Sorrido leggermente, "Scusa..."
Mi bacia la tempia, "Tutto bene, amore?"

"Non lo so. Oggi è tutto cosi strano. Anche il prepararmi la colazione fissando ogni singolo passaggio mi è sembrato essenziale."
"La tua mania di routine."
"Si, penso sia per quello."

"E...il fissarmi in quel modo?"
"Sei bellissimo."
Rotea gli occhi divertito inumidendosi le labbra. Lo fa sempre quando è imbarazzato o agitato. E' adorabile.

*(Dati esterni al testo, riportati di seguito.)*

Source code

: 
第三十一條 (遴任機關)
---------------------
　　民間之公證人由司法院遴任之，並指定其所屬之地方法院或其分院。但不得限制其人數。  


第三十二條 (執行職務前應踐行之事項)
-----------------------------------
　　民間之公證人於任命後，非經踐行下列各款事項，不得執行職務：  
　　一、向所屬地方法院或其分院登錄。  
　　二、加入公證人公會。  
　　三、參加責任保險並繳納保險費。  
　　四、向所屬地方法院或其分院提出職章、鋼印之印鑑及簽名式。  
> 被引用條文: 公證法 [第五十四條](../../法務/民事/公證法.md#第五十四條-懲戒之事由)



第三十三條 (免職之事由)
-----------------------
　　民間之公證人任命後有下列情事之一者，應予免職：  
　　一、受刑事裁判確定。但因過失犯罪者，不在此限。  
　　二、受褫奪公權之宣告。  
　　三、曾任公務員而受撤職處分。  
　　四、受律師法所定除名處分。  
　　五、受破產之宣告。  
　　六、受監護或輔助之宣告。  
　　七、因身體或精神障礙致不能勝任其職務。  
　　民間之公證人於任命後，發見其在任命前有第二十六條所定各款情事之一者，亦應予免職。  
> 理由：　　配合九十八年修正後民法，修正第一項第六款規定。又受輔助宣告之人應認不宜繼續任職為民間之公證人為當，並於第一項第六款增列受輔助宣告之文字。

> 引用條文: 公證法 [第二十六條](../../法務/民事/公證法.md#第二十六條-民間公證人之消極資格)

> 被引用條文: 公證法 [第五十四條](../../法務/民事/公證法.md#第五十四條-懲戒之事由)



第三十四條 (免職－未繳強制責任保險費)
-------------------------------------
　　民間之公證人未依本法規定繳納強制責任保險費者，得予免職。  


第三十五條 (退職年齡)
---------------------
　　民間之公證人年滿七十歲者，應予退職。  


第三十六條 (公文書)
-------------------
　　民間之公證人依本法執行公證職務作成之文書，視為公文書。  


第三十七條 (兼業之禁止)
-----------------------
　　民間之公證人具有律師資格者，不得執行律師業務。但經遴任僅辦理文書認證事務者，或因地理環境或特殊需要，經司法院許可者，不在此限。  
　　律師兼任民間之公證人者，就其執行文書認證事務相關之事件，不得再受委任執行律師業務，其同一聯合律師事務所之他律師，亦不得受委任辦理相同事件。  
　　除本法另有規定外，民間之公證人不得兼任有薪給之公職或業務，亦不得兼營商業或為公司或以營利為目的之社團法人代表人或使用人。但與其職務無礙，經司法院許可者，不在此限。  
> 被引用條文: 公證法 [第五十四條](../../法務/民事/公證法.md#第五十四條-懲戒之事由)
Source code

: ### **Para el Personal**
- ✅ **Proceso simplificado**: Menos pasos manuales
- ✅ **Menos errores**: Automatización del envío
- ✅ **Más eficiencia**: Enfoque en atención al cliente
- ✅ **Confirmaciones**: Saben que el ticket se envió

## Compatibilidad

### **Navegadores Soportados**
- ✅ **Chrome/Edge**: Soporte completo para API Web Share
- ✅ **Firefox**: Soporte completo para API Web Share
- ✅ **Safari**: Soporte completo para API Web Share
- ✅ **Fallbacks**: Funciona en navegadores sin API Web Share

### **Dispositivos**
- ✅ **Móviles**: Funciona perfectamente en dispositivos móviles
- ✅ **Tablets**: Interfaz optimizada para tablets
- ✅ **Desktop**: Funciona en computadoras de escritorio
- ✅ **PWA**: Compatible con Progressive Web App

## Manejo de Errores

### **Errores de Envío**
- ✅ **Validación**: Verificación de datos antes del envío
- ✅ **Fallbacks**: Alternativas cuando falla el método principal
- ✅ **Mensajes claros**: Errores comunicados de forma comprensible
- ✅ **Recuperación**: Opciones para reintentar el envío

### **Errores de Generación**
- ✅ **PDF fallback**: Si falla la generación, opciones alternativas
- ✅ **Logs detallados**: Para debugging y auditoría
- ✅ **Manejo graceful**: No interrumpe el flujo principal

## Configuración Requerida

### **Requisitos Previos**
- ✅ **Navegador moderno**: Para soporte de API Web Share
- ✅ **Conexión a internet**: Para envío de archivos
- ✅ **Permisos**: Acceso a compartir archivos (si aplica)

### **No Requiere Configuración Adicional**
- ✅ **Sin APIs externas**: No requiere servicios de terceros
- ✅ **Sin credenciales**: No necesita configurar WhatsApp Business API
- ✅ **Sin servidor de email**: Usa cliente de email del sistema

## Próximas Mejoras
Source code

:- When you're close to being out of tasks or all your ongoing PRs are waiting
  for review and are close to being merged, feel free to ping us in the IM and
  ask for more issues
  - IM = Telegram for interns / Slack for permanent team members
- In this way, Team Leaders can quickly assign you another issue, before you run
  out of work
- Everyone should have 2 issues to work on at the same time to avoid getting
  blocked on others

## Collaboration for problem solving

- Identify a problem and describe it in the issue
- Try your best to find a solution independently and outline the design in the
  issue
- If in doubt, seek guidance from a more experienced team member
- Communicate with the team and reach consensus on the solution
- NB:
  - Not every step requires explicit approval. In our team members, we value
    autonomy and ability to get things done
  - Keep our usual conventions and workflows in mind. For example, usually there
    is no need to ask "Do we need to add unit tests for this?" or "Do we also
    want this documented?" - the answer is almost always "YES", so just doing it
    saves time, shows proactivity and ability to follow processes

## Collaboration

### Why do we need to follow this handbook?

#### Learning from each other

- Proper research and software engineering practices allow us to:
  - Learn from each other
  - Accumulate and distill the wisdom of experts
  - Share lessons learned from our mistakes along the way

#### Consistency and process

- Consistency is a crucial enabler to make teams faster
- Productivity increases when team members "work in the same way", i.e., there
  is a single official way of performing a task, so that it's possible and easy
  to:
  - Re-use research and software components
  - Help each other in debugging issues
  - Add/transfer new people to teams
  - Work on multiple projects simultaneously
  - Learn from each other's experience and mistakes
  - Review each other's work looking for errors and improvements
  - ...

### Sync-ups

"Mi farò bastare questa tua affermazione."
Rido piano. Vedere Henrik imbarazzato è una cosa molto rara. Si è sempre mostrato come quello forte che difficilmente cede. Sono felice di averlo fatto leggermente arrossire proprio oggi.

-

La cena è stata ottima. Ho continuato a guardarlo, a tenere la sua mano unita alla mia sopra al tavolino. Lui parlava delle varie cose che avrei dovuto fare una volta arrivato. Ma io non voglio parlare di questo, oggi. L'ho interrotto dicendogli che lo amo. Ha smesso di parlare di New York. Ha recepito il messaggio. Ho preferito nettamente parlare del suo film, degli attori che lavoreranno con lui, del suo continuare a fare turni al ristorante per cercare di riuscire a mantenere la casa nonostante non ci si sia ancora trasferito. Le spese e l'affitto sono tutte dimezzate comunque, anche se dopo quella ENORME mazzetta, i nostri stipendi da attori, i piccoli stipendi Henrik al ristorante direi che ci siano, possiamo totalmente farcela. Ma una volta arrivato a New York mi darò da fare per trovarmi qualcosina anch'io. Non si sa mai.